No tenía más remedio que hacerlo, adentrarme de nuevo en sus páginas, con el firme propósito de no quedar traspuesto en la travesía, no fuera que ahí radicara la clave del enigma. Y después de todo, según el testimonio de una conocida escritora española, recogido en la contraportada del libro, las novelas de Highsmith merecen ser releídas.

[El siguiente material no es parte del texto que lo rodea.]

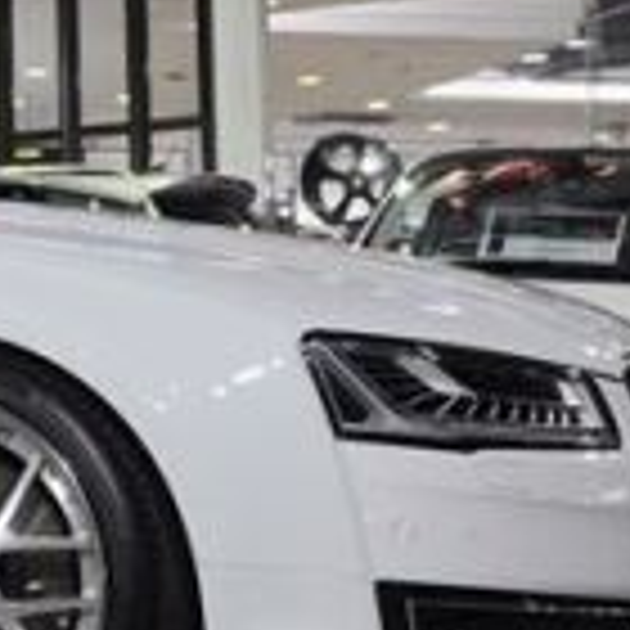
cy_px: 173
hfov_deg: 14.2
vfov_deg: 15.5
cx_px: -400
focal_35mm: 112
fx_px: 2301
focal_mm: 21
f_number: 5.6
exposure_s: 1/30
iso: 400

Como tantas otras veces me ha ocurrido, el paso de los años puede cambiar completamente la percepción de obras que otrora pudieron parecer interesantes o incluso excelsas. Desde luego no era éste el perfil ni lo es a raíz de la nueva incursión. Situaciones y personajes inverosímiles se suceden en el desarrollo de la novela, aunque conviene ser prudentes; ya se sabe, la realidad puede llegar a superar holgadamente la ficción.
Más que de lectura placentera, era más bien una carga con fines comprobatorios. La sensación era la misma que antaño, había que seguir leyendo ese libro inquietante, meramente por curiosidad, por ver qué ocurre al final, por comprobar si se confirman las presunciones acerca del comportamiento del protagonista, y conocer el significado del grito de la lechuza. Pese a la surtida colección de debilidades de la trama, es difícil frenar esa inercia.
Simplemente, quizás cabría concluir, se trataba de una acción premeditada, como si se quisiera ceder el turno al sufrido lector. Tal vez para eso, aunque no con mucho margen en el ya de por sí retorcido guion, se ofrece la página en blanco, dispuesta a registrar algún epílogo latente en su imaginación. Pero tampoco puedo descartar la hipótesis de que haya seguido una pista equivocada y que, en realidad, la obra inconclusa sea otra distinta. No lo puedo asegurar, como tampoco aseverar cuál es el verdadero apellido de la autora.